17. The method for fabricating NWs/MPs substrate complex structure as claimed in claim 16, wherein a pH of citrate buffer solution is between 1 to 7; and a pH of HEPES is between 6 to 8.

18. The method for fabricating NWs/MPs substrate complex structure as claimed in claim 16, wherein pH of citrate buffer solution is 3 so as to have a preferred DNA adding effect; and the pH of HEPES is 7.6.

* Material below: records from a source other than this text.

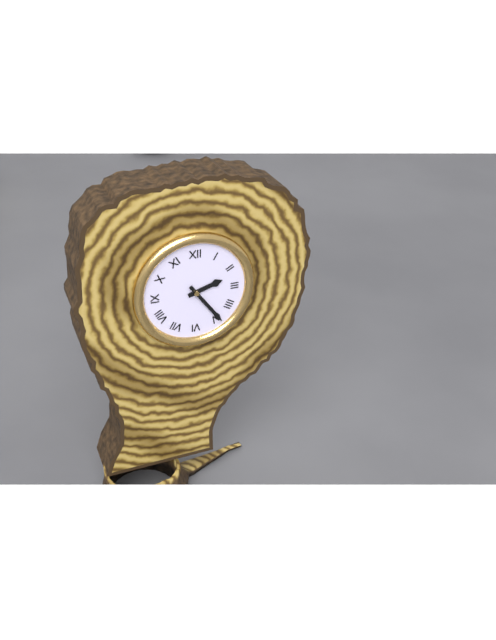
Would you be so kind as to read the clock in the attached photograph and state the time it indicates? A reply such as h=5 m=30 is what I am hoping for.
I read h=2 m=24
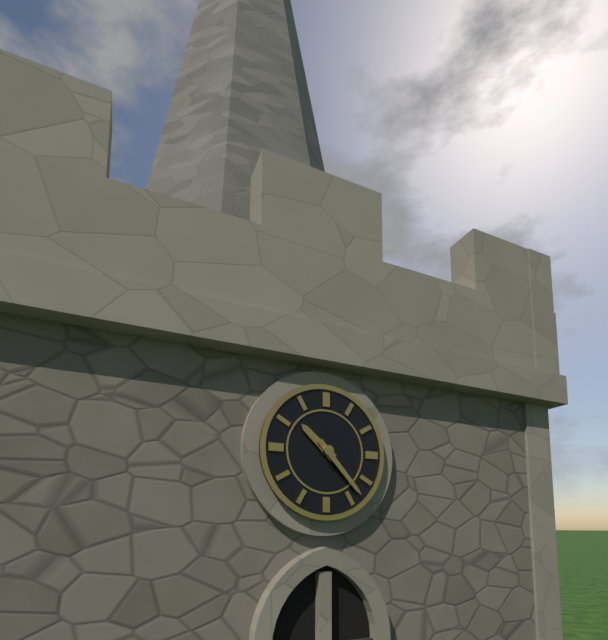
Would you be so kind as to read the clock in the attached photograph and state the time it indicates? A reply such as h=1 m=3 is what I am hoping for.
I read h=10 m=23
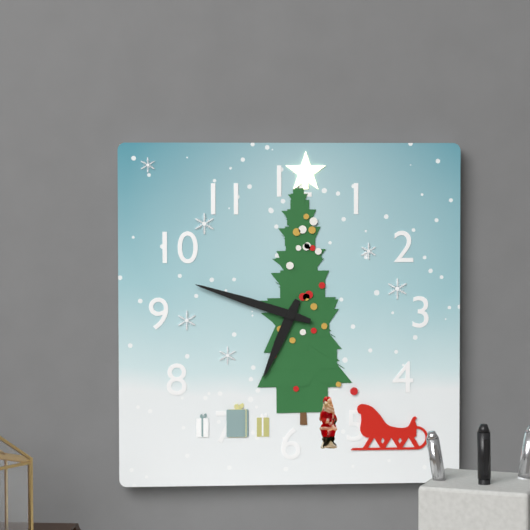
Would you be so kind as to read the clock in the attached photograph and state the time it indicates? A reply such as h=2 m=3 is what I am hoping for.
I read h=6 m=48
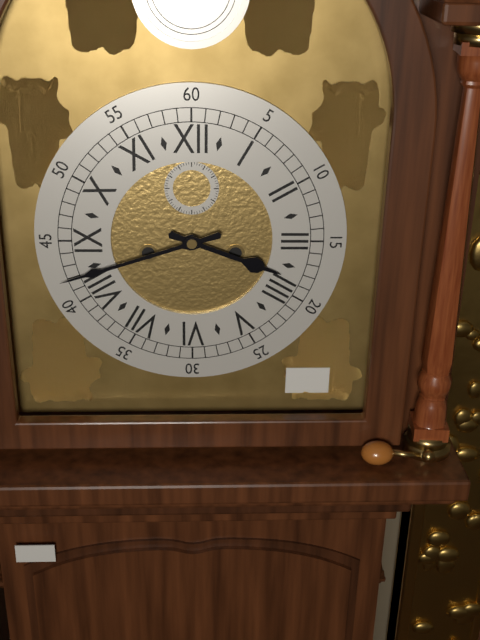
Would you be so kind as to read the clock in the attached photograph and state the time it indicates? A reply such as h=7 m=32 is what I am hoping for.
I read h=3 m=42
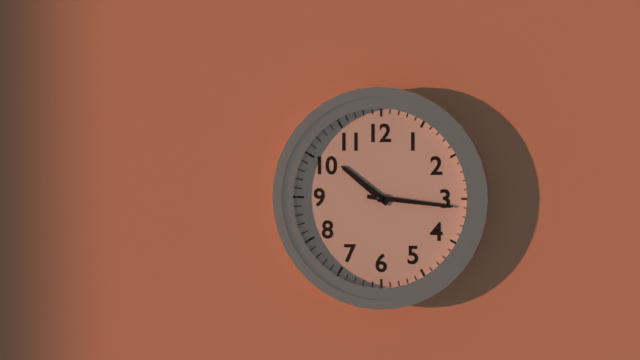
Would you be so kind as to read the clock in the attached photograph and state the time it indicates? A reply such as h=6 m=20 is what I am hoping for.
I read h=10 m=16
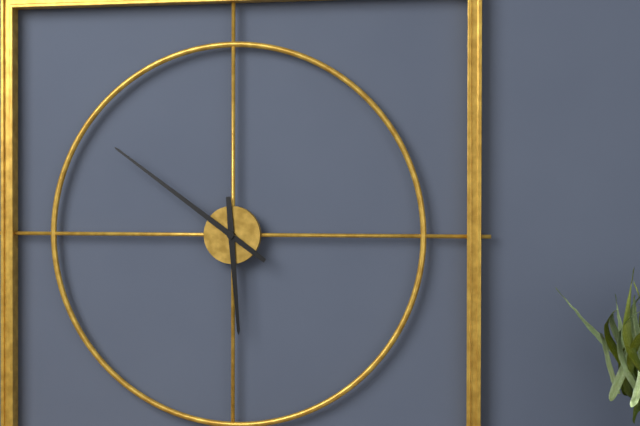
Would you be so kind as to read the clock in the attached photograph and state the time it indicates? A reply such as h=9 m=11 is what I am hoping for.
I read h=5 m=51
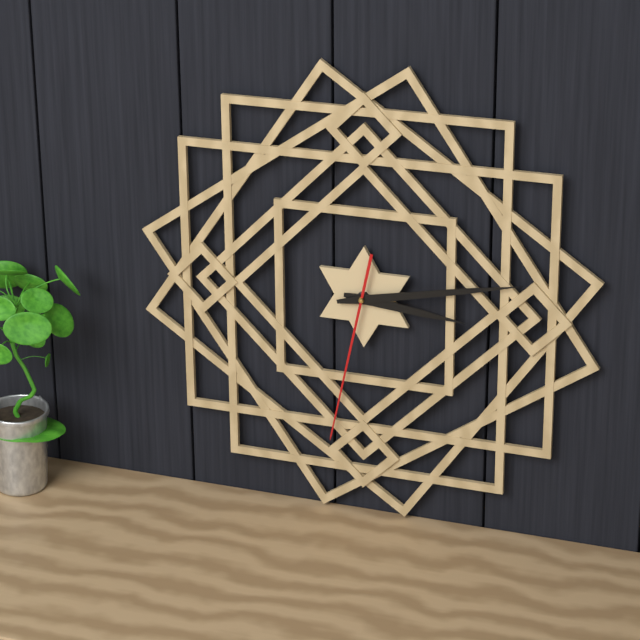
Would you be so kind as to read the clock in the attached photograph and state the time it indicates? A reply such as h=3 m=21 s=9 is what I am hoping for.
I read h=3 m=13 s=32
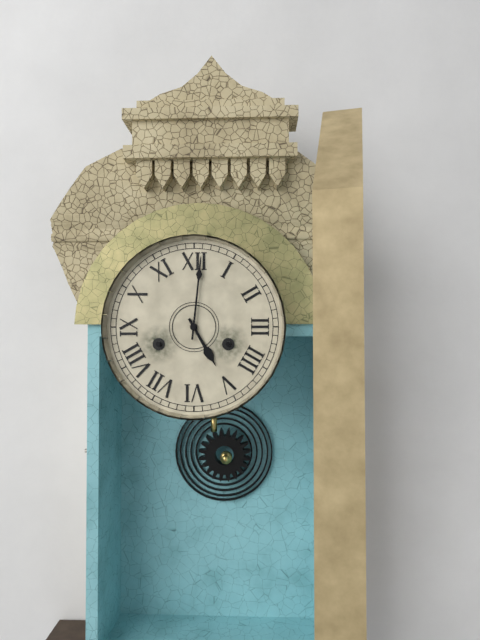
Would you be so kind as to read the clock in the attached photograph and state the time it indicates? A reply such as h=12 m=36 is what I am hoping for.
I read h=5 m=1
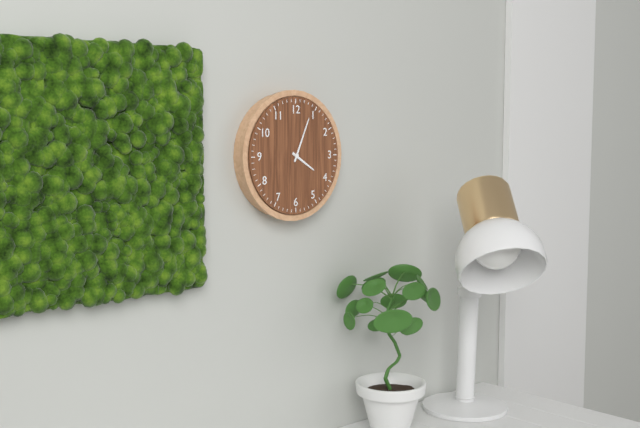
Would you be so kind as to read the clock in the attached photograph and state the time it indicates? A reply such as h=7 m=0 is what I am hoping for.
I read h=4 m=4
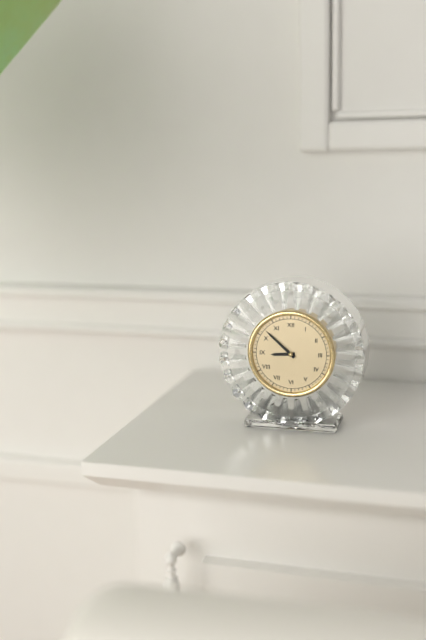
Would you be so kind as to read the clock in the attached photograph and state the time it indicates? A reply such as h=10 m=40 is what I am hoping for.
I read h=8 m=52
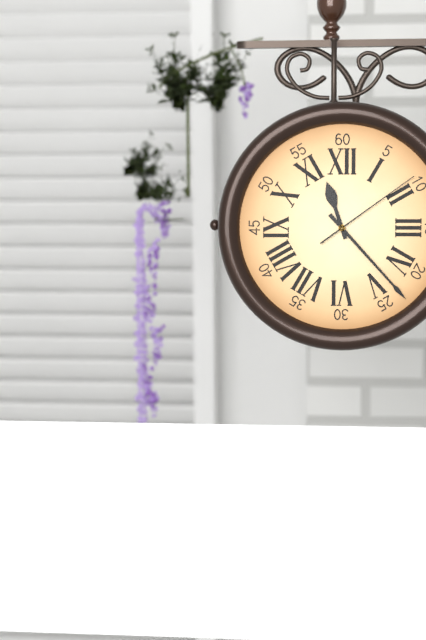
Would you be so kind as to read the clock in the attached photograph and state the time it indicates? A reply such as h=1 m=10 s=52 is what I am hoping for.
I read h=11 m=23 s=9
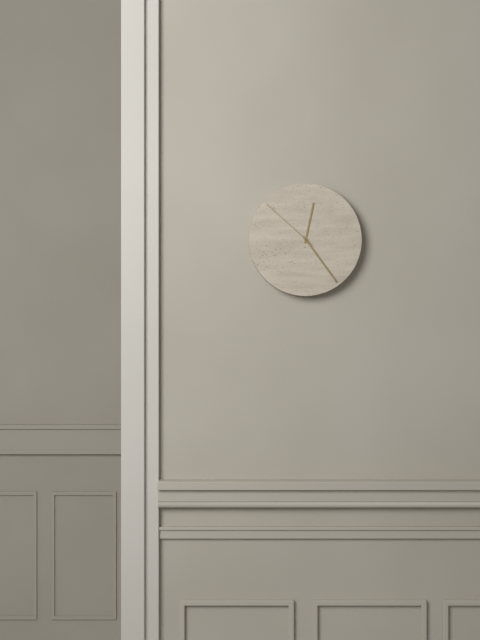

19. The method for fabricating NWs/MPs substrate complex structure as claimed in claim 16, wherein in above process, the volumes and weights of all components in the process can be increased or decreased with the same ratio; this variation will not affect the fabricating process of the present invention; and furthermore each value may have a variation of ±20%.

20. The method for fabricating NWs/MPs substrate complex structure as claimed in claim 10, wherein the material of the substrate is selected from carbon, silicon, or germanium.